The polls that don’t control for voting history show Trump with more like 25% of the vote. His 16% in the Civis data is still more than any other single candidate, but that’s not really relevant. The non-Trump vote is currently split among more than a dozen people, but it won’t always be. As minor candidates drop out and Trump faces the top two or three alternatives, he could easily find himself in the shadow of candidates who command 20 or 30 percent of the vote.

If people don’t already like Trump, it’s unlikely he will grow on them.

I am assuming that Trump’s current numbers are more of a ceiling than a floor. Unlike most other candidates, he is already a thoroughly known quantity. Whereas another candidate could use 16% in the polls as a springboard to introduce himself to voters who don’t know him yet, everybody already knows Trump. If they don’t like him now, it’s unlikely he will grow on them.

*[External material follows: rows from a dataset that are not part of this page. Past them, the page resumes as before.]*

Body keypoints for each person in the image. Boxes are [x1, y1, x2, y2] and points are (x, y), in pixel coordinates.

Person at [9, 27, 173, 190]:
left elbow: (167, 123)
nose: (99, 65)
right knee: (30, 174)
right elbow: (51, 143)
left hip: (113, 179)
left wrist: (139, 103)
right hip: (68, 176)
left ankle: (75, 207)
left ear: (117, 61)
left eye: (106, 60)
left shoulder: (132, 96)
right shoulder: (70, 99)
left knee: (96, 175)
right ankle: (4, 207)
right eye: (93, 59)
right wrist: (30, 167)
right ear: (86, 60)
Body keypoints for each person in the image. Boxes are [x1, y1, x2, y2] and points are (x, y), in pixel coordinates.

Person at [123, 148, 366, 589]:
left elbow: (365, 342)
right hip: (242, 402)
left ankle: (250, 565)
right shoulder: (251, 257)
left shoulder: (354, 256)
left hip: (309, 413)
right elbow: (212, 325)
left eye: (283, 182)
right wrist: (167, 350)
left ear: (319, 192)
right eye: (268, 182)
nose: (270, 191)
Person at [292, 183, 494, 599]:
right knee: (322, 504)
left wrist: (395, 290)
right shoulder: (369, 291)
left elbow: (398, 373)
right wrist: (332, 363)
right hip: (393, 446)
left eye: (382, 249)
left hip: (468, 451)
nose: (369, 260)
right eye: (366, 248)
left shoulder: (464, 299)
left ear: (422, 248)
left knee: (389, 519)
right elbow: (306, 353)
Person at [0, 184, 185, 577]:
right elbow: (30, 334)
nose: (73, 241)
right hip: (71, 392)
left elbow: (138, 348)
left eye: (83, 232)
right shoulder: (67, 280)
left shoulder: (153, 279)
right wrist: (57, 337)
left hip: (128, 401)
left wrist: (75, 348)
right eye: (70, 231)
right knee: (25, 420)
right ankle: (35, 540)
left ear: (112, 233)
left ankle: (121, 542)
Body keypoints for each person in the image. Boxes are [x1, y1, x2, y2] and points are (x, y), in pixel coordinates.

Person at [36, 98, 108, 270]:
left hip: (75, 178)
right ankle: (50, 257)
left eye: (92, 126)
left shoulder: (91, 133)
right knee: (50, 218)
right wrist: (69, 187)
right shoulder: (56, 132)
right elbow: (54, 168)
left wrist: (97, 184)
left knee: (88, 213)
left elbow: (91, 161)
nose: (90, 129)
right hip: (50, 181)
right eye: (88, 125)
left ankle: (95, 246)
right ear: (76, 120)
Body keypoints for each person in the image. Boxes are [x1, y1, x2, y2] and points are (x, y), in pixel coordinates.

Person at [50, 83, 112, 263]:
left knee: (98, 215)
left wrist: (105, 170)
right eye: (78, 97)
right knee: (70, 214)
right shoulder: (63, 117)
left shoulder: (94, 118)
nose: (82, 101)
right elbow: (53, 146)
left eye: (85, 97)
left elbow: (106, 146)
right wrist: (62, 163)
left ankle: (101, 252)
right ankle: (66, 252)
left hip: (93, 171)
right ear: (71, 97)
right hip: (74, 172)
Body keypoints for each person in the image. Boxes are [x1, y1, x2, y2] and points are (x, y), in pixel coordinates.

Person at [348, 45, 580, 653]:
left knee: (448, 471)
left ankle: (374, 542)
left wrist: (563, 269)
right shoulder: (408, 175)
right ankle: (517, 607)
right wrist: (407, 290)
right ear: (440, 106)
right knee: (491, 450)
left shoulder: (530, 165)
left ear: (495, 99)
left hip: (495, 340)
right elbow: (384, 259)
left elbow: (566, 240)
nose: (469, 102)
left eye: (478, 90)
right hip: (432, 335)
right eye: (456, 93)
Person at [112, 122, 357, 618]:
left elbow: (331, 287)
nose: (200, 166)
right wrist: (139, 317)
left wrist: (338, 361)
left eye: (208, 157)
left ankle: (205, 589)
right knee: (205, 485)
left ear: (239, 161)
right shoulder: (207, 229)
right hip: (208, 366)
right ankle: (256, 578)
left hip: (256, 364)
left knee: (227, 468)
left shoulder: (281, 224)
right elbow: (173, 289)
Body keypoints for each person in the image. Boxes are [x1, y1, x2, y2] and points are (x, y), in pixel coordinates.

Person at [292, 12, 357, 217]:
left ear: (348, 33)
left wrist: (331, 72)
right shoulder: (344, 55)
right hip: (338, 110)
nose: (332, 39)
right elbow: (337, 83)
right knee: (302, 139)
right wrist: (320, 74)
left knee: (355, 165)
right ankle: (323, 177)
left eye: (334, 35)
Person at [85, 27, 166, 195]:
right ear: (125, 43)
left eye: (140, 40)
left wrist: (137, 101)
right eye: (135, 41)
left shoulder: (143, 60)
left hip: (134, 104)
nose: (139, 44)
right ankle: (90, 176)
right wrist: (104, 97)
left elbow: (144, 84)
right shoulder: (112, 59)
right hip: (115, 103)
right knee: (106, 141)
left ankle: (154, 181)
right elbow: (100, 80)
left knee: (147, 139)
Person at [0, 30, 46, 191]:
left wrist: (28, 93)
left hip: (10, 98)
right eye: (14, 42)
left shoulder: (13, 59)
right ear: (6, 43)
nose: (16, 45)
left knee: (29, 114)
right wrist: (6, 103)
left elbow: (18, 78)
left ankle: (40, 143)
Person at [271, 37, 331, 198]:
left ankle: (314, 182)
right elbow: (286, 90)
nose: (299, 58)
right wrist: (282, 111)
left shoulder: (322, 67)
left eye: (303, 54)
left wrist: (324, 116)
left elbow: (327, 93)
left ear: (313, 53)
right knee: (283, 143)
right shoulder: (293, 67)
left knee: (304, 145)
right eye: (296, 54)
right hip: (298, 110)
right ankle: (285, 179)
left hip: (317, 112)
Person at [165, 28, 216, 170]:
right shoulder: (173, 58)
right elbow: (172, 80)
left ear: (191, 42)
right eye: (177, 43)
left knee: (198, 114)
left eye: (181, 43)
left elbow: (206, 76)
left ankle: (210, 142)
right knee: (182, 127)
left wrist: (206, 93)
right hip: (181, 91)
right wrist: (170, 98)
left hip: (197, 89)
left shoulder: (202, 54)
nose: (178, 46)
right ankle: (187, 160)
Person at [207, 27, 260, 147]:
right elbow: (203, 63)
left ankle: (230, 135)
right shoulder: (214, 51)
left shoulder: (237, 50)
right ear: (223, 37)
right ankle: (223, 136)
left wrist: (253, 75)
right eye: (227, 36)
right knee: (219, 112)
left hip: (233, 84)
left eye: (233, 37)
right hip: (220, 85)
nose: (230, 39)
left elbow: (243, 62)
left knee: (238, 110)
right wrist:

Here’s another interesting item from that poll data: “Mr. Trump performed best among less-frequent voters. He had the support of 22 percent of Republican-leaning adults who did not vote in the 2012 general election.” This confirms that a fair bit of Trump’s support is from those who are swayed by his celebrity, or from the disgruntled independents—voters that Republicans won’t “lose” if the party dumps Trump, because they didn’t have them in the first place.

The final interesting item:

[Trump’s] support is not tethered to a single issue or sentiment: immigration, economic anxiety, or an anti-establishment mood. Tellingly, when asked to explain support for Mr. Trump in their own words, voters of varying backgrounds used much the same language, calling him “ballsy” and saying they admired that he “tells it like it is” and relished how he “isn’t politically correct.” Trumpism, the data and interviews suggest, is an attitude, not an ideology.

This is encouraging in one respect: it implies that a fair bit of Trump’s support is from my Group 2 above, the conservatives who want a tough-talking “fighter,” rather than the single-issue anti-immigration voters or the Archie Bunker contingent. Those other groups are more likely to be Trump dead-enders who will follow him through an independent challenge. While Trump’s appeal is based more on personality than on the issues, his cult of personality is disturbingly strong. The New York Times report observes that many Trump voters “don’t have a second choice.” And a Frank Luntz focus group of Trump supporters found that “nothing disqualifies Trump” in the eyes of his supporters. They are in it for the Trumpiness and don’t really care about anything else.

Conservatives looking for a tough guy are likely to accept a second choice.

By contrast, the conservatives looking for a tough guy are going to be more likely to accept a second choice. So by the time we whittle off a little more of Trump’s 16 percent, he starts to look less like a new Ross Perot and more like a new Ralph Nader: someone who commands a few percentage points of the vote and can only make a difference if the race is really, really close, as it was when Nader peeled off a few thousand Florida votes from Al Gore in 2000 (though even then, it’s still not certain whether the Nader Effect tipped the balance).

In short, Trump is likely to be relevant only if the non-Trump Republican nominee ends up being particularly weak and uninspiring.

You don’t suppose there are any chances of that happening, do you?

Which is to say that perhaps the wise thing to do is to spend less time focusing on Trump and more time figuring which is the strongest, most principled, and most inspiring of the other nominees.